» **Exercise details**: For this exercise, transcribe all the records below exactly.

─── Information given ───

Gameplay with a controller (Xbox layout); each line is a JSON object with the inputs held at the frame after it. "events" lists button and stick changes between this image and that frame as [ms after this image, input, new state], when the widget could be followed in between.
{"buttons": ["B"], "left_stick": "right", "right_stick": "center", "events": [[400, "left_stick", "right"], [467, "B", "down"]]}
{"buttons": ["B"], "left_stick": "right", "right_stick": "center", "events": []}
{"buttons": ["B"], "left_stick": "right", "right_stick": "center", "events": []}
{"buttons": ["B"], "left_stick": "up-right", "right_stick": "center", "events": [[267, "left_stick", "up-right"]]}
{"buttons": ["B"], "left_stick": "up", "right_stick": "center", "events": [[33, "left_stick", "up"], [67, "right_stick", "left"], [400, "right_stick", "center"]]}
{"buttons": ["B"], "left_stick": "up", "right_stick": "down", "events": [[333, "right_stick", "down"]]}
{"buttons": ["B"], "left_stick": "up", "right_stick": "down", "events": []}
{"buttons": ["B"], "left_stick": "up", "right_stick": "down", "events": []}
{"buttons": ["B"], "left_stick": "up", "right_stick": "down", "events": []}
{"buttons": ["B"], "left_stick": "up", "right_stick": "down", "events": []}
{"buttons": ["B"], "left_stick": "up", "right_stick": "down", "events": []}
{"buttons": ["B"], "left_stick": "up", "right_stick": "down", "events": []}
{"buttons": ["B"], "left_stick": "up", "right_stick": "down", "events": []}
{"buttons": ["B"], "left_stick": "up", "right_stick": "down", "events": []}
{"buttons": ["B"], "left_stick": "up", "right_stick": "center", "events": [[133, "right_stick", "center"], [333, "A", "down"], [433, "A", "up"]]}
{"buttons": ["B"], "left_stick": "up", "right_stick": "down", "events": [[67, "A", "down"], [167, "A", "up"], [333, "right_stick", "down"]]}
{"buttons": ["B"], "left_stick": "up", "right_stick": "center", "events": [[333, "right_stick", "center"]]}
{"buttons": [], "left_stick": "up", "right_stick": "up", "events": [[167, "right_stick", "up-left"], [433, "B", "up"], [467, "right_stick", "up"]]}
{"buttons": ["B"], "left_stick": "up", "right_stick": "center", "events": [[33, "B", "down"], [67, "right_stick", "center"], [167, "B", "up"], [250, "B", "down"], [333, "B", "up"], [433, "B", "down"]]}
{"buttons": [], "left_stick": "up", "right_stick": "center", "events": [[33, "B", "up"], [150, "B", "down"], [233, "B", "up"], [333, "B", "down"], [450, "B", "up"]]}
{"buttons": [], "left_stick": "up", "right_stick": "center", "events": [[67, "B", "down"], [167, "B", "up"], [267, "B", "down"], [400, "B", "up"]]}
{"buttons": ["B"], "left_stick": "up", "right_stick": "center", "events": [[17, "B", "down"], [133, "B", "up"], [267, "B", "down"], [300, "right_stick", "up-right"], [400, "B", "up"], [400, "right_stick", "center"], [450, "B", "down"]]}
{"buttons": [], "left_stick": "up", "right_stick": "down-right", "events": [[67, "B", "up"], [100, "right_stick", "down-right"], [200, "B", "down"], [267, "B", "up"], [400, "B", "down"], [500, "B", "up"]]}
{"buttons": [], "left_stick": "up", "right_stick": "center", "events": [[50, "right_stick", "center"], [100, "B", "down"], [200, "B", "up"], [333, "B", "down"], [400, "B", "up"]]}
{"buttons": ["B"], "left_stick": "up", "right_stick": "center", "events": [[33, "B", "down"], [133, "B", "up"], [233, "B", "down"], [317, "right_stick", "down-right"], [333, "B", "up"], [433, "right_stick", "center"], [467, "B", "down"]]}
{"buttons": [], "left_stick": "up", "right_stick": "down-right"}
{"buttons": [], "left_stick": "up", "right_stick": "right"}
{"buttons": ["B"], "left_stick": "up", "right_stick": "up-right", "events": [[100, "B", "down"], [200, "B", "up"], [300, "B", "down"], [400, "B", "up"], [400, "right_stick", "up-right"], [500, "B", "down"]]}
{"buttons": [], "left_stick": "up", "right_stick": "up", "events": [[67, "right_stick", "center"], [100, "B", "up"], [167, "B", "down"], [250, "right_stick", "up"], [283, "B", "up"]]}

───

» **Answer space**:
Gameplay with a controller (Xbox layout); each line is a JSON object with the inputs held at the frame after it. "events" lists button and stick changes between this image and that frame as [ms after this image, input, new state], when the widget could be followed in between.
{"buttons": ["B"], "left_stick": "right", "right_stick": "center", "events": [[400, "left_stick", "right"], [467, "B", "down"]]}
{"buttons": ["B"], "left_stick": "right", "right_stick": "center", "events": []}
{"buttons": ["B"], "left_stick": "right", "right_stick": "center", "events": []}
{"buttons": ["B"], "left_stick": "up-right", "right_stick": "center", "events": [[267, "left_stick", "up-right"]]}
{"buttons": ["B"], "left_stick": "up", "right_stick": "center", "events": [[33, "left_stick", "up"], [67, "right_stick", "left"], [400, "right_stick", "center"]]}
{"buttons": ["B"], "left_stick": "up", "right_stick": "down", "events": [[333, "right_stick", "down"]]}
{"buttons": ["B"], "left_stick": "up", "right_stick": "down", "events": []}
{"buttons": ["B"], "left_stick": "up", "right_stick": "down", "events": []}
{"buttons": ["B"], "left_stick": "up", "right_stick": "down", "events": []}
{"buttons": ["B"], "left_stick": "up", "right_stick": "down", "events": []}
{"buttons": ["B"], "left_stick": "up", "right_stick": "down", "events": []}
{"buttons": ["B"], "left_stick": "up", "right_stick": "down", "events": []}
{"buttons": ["B"], "left_stick": "up", "right_stick": "down", "events": []}
{"buttons": ["B"], "left_stick": "up", "right_stick": "down", "events": []}
{"buttons": ["B"], "left_stick": "up", "right_stick": "center", "events": [[133, "right_stick", "center"], [333, "A", "down"], [433, "A", "up"]]}
{"buttons": ["B"], "left_stick": "up", "right_stick": "down", "events": [[67, "A", "down"], [167, "A", "up"], [333, "right_stick", "down"]]}
{"buttons": ["B"], "left_stick": "up", "right_stick": "center", "events": [[333, "right_stick", "center"]]}
{"buttons": [], "left_stick": "up", "right_stick": "up", "events": [[167, "right_stick", "up-left"], [433, "B", "up"], [467, "right_stick", "up"]]}
{"buttons": ["B"], "left_stick": "up", "right_stick": "center", "events": [[33, "B", "down"], [67, "right_stick", "center"], [167, "B", "up"], [250, "B", "down"], [333, "B", "up"], [433, "B", "down"]]}
{"buttons": [], "left_stick": "up", "right_stick": "center", "events": [[33, "B", "up"], [150, "B", "down"], [233, "B", "up"], [333, "B", "down"], [450, "B", "up"]]}
{"buttons": [], "left_stick": "up", "right_stick": "center", "events": [[67, "B", "down"], [167, "B", "up"], [267, "B", "down"], [400, "B", "up"]]}
{"buttons": ["B"], "left_stick": "up", "right_stick": "center", "events": [[17, "B", "down"], [133, "B", "up"], [267, "B", "down"], [300, "right_stick", "up-right"], [400, "B", "up"], [400, "right_stick", "center"], [450, "B", "down"]]}
{"buttons": [], "left_stick": "up", "right_stick": "down-right", "events": [[67, "B", "up"], [100, "right_stick", "down-right"], [200, "B", "down"], [267, "B", "up"], [400, "B", "down"], [500, "B", "up"]]}
{"buttons": [], "left_stick": "up", "right_stick": "center", "events": [[50, "right_stick", "center"], [100, "B", "down"], [200, "B", "up"], [333, "B", "down"], [400, "B", "up"]]}
{"buttons": ["B"], "left_stick": "up", "right_stick": "center", "events": [[33, "B", "down"], [133, "B", "up"], [233, "B", "down"], [317, "right_stick", "down-right"], [333, "B", "up"], [433, "right_stick", "center"], [467, "B", "down"]]}
{"buttons": [], "left_stick": "up", "right_stick": "down-right"}
{"buttons": [], "left_stick": "up", "right_stick": "right"}
{"buttons": ["B"], "left_stick": "up", "right_stick": "up-right", "events": [[100, "B", "down"], [200, "B", "up"], [300, "B", "down"], [400, "B", "up"], [400, "right_stick", "up-right"], [500, "B", "down"]]}
{"buttons": [], "left_stick": "up", "right_stick": "up", "events": [[67, "right_stick", "center"], [100, "B", "up"], [167, "B", "down"], [250, "right_stick", "up"], [283, "B", "up"]]}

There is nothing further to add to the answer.